To compute the minimum sample size, two questions need to be answered: how much error will be tolerated AND how much confidence is wanted in the truth being within that margin of error. The more confident is wanted, the larger the sample must be. The greater the margin of error, the smaller the needed sample. Normally the answer given by those not in the know is to say they want 0% error and 100% confidence, but that would require sampling the entire population. Anything less than the population involves incurring a degree of error, but the question is "how much is acceptable?" Once a margin of error and confidence level are decided on and the sample size is computed But what if this sample is 2,000 people? In a phone survey, up to 20,000 people may have to be called just to get 2,000 responses, but if the sample size is cut, the confidence is cut and the margin of error increases. It is truly a balance game.

Here is another interesting sampling misconception. Would a sample of 400 people from a neighborhood be a good sample? It might, but what about 400 people from a city? What about 400 people from a state or even 400 people from the United States.? Unbelievably, they are equally good. The size of the population has nothing to do with the quality of a sample. A sample of 400 is just as good if it comes from a population of 100,000 or 100,000,000. The only issue is that the sample must be representative (i.e., do not sample 400 from a city and use it to draw conclusions about the U.S.A.). The sample must be randomly chosen too.

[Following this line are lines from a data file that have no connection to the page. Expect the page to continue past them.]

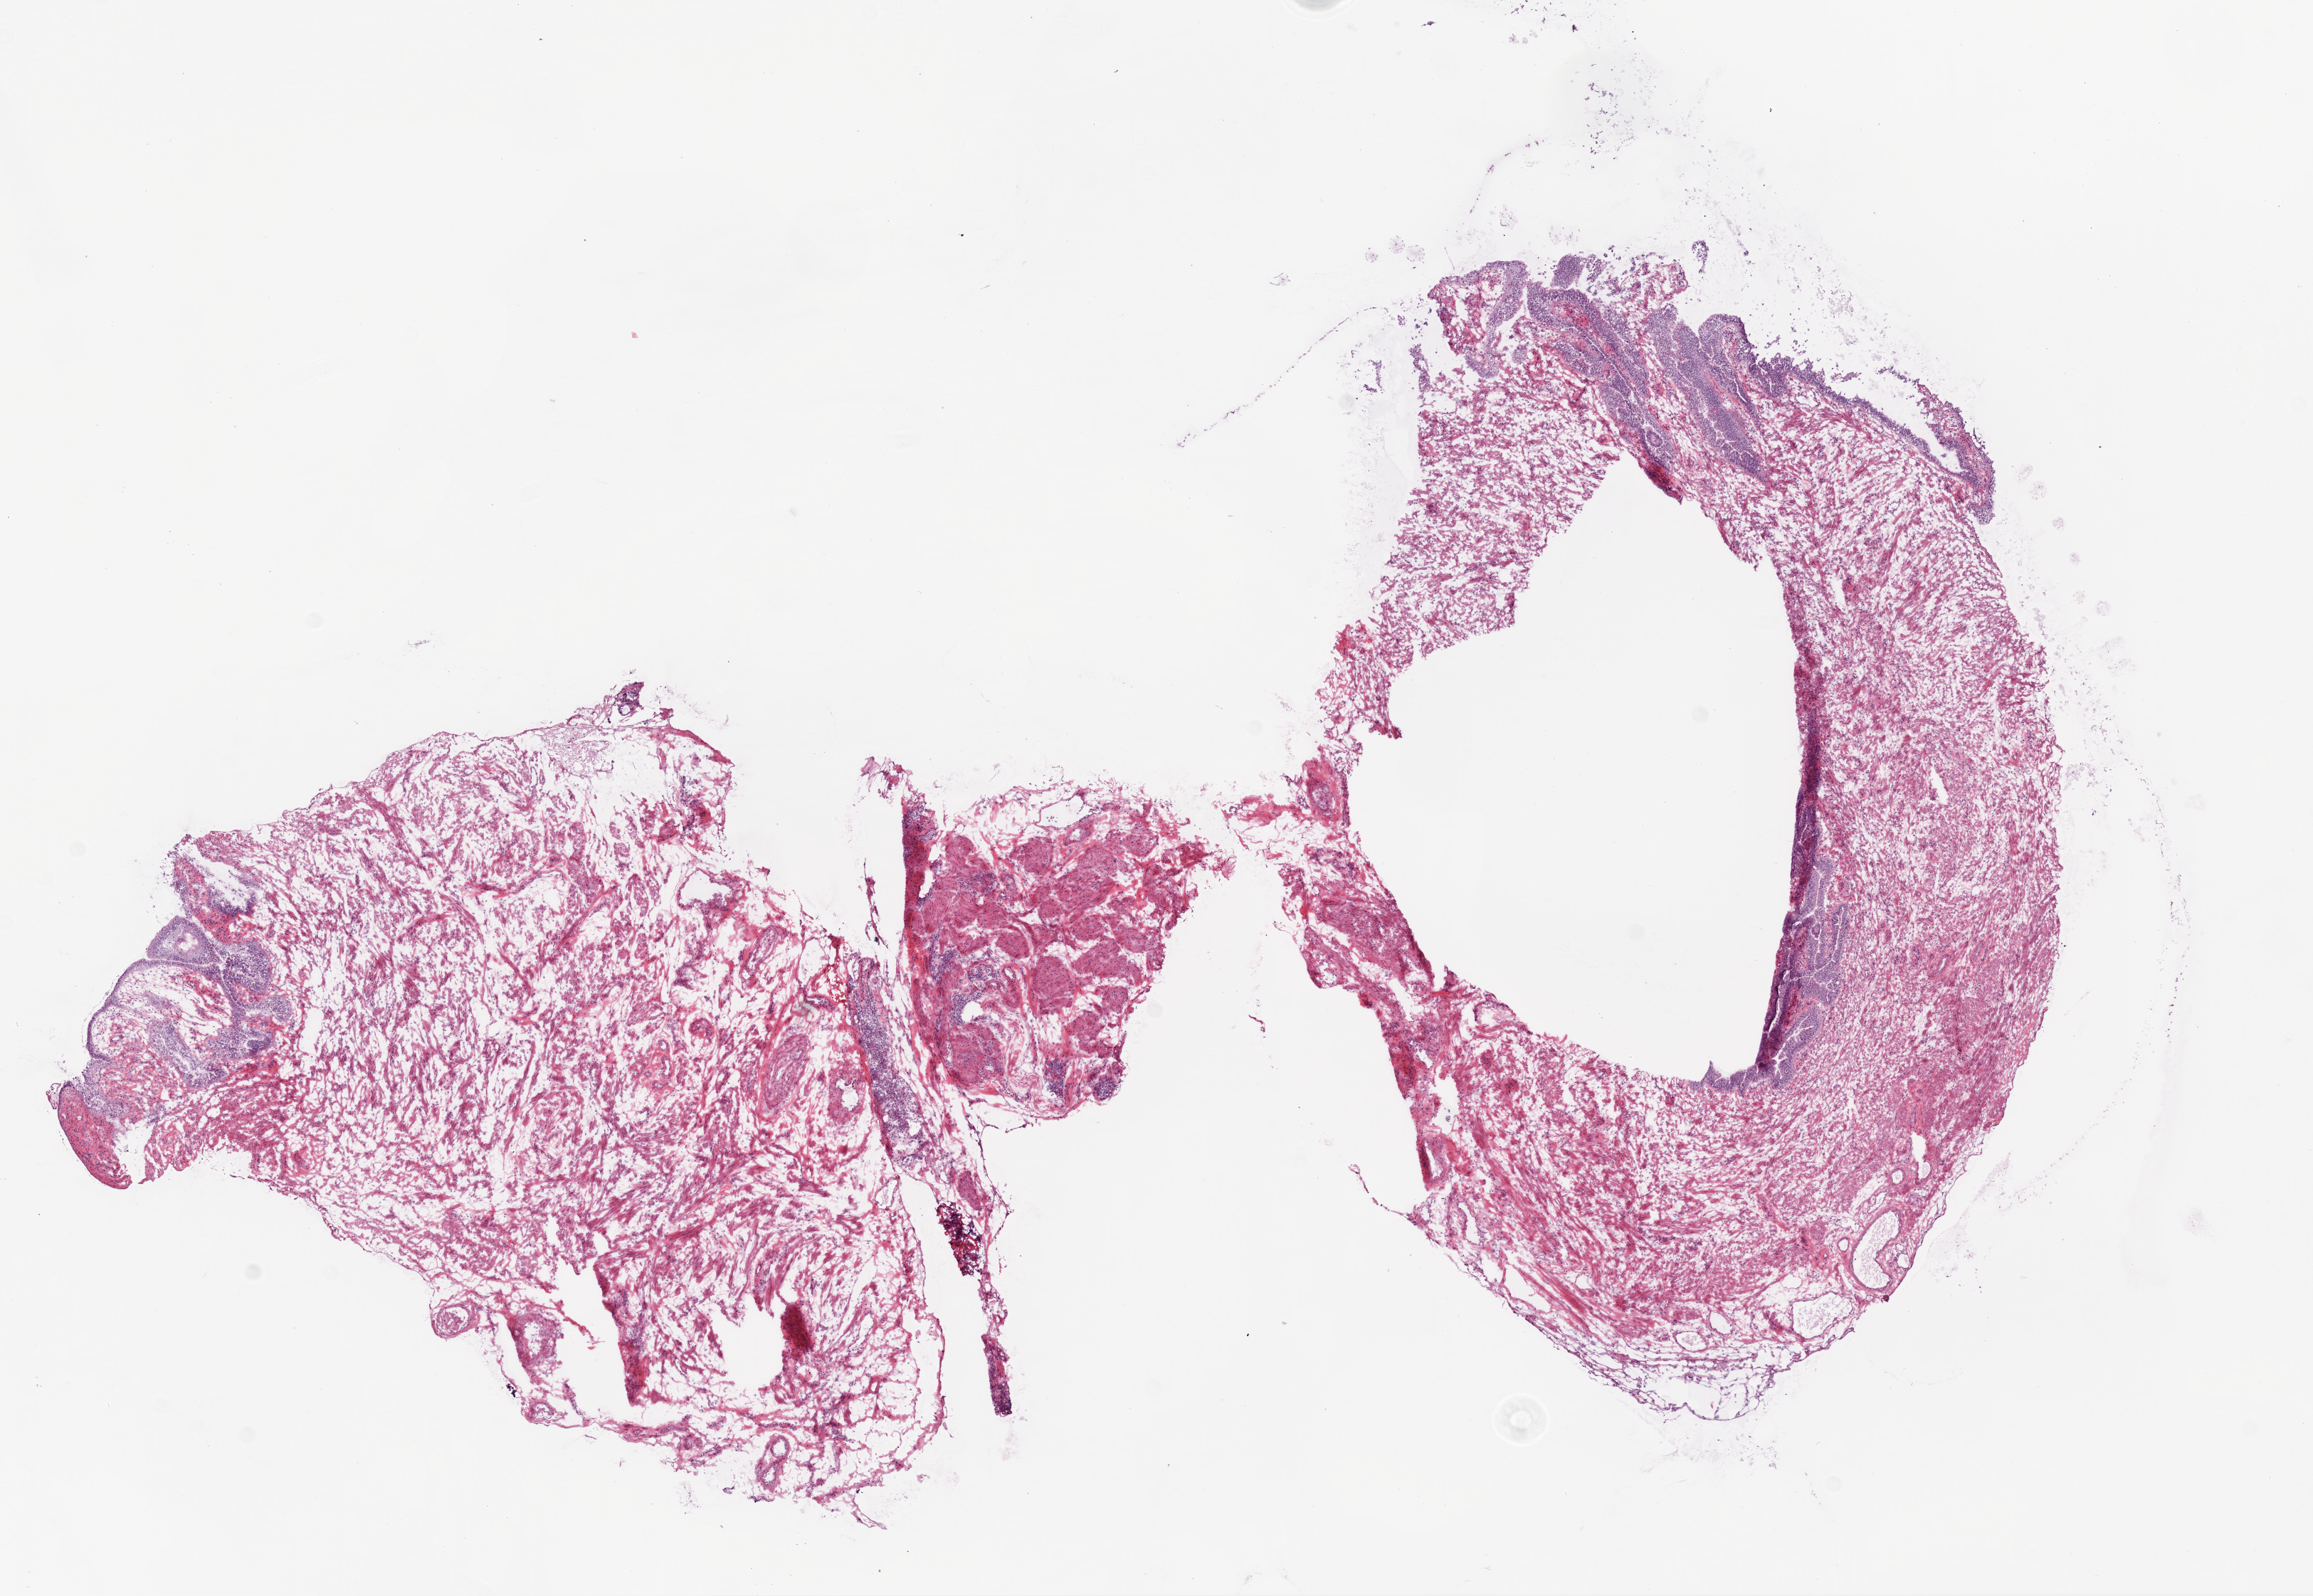
Whole-slide histology image, H&E, a low-resolution overview of the entire scanned area, about 13.0 x 9.0 mm (acquisition: 20x scan); frozen section from the bottom of the tissue portion; ovary, solid tissue normal (non-tumour tissue) sample. Patient: female, age at initial diagnosis 51 years.
This section: solid tissue normal sample (biorepository sample class). Patient diagnosis: Serous cystadenocarcinoma, NOS.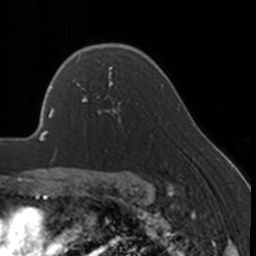
Breast MRI, one axial slice; position 119 of 160 along the scan axis; cropped to one breast; dynamic contrast-enhanced series, time point 2 of 7 at this slice position (early post-contrast); 3 T; TE 1.7 ms, TR 4 ms; 256 × 256 image matrix, field of view 170 × 170 mm. Female patient.
Annotated regions visible in this slice (semi-automatic segmentation, software-assisted and operator-edited):
- enhancing-tissue mask used for the functional tumour volume (all voxels passing the contrast-enhancement thresholds inside the analysis volume; usually the tumour): box from (x=76, y=67) to (x=122, y=121) px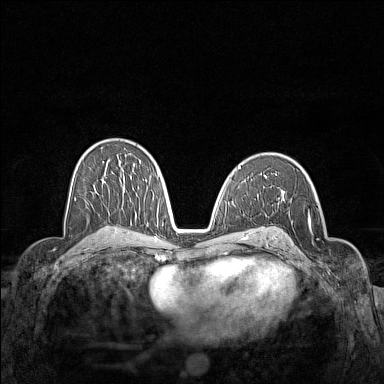
Breast MRI (dynamic contrast-enhanced), one axial slice. Slice 88 of 160 in the series (ordered by position). Dynamic contrast-enhanced series, time point 2 of 7 at this slice position (early post-contrast). 1.5 T. TE 1.8 ms, TR 5 ms. 384 × 384 image matrix, field of view 340 × 340 mm. Female patient.
Annotated regions visible in this slice (semi-automatic segmentation, software-assisted and operator-edited):
- enhancing-tissue mask used for the functional tumour volume (all voxels passing the contrast-enhancement thresholds inside the analysis volume; usually the tumour): box from (x=280, y=196) to (x=325, y=268) px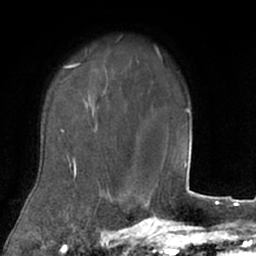
Breast MRI (dynamic contrast-enhanced), one axial slice. Position 58 of 66 along the scan axis. Cropped to one breast. Dynamic contrast-enhanced series, time point 2 of 7 at this slice position (early post-contrast). 1.5 T. TE 3 ms, TR 6.2 ms. 2.4 mm slice thickness. 256 × 256 image matrix. Female patient.
Annotated regions visible in this slice (semi-automatically segmented with operator editing):
- enhancing-tissue mask used for the functional tumour volume (all voxels passing the contrast-enhancement thresholds inside the analysis volume; usually the tumour): bounding box [x1, y1, x2, y2] px = [24, 53, 106, 208]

To help illustrate, imagine if making chili for a family and the mother-in-law likes it mild while everyone else likes it spicy, so one quart of mild chili and 2 gallons of spicy chili are made. When it is time for a taste test, a spoonful of the mild chili is tasted and declared perfect. How many spoonfuls of the larger pot do need to be tasted? Since it is 8 times larger, does that mean 8 spoonfuls? Of course not; one spoonful of the larger pot reveals just as much as one spoonful of the smaller pot, providing the pots are stirred first. The idea is that the spoonful is representative of the pot and has a representative sample of molecules of chili from the population known as the chili pot. Therefore, the ideal sample size is not a percentage of the population; population size only comes into play when the population is small, in which case the sample size can be smaller.

Conclusion

Surveys are often misinterpreted. Knowledge of confidence intervals and sample sizes (what a margin of error truly means, why the error is preferred to be small, and how larger sample sizes translate to higher levels of confidence with smaller margins of error) represent an insiders knowledge of survey interpretation and will help to minimize those misinterpretations.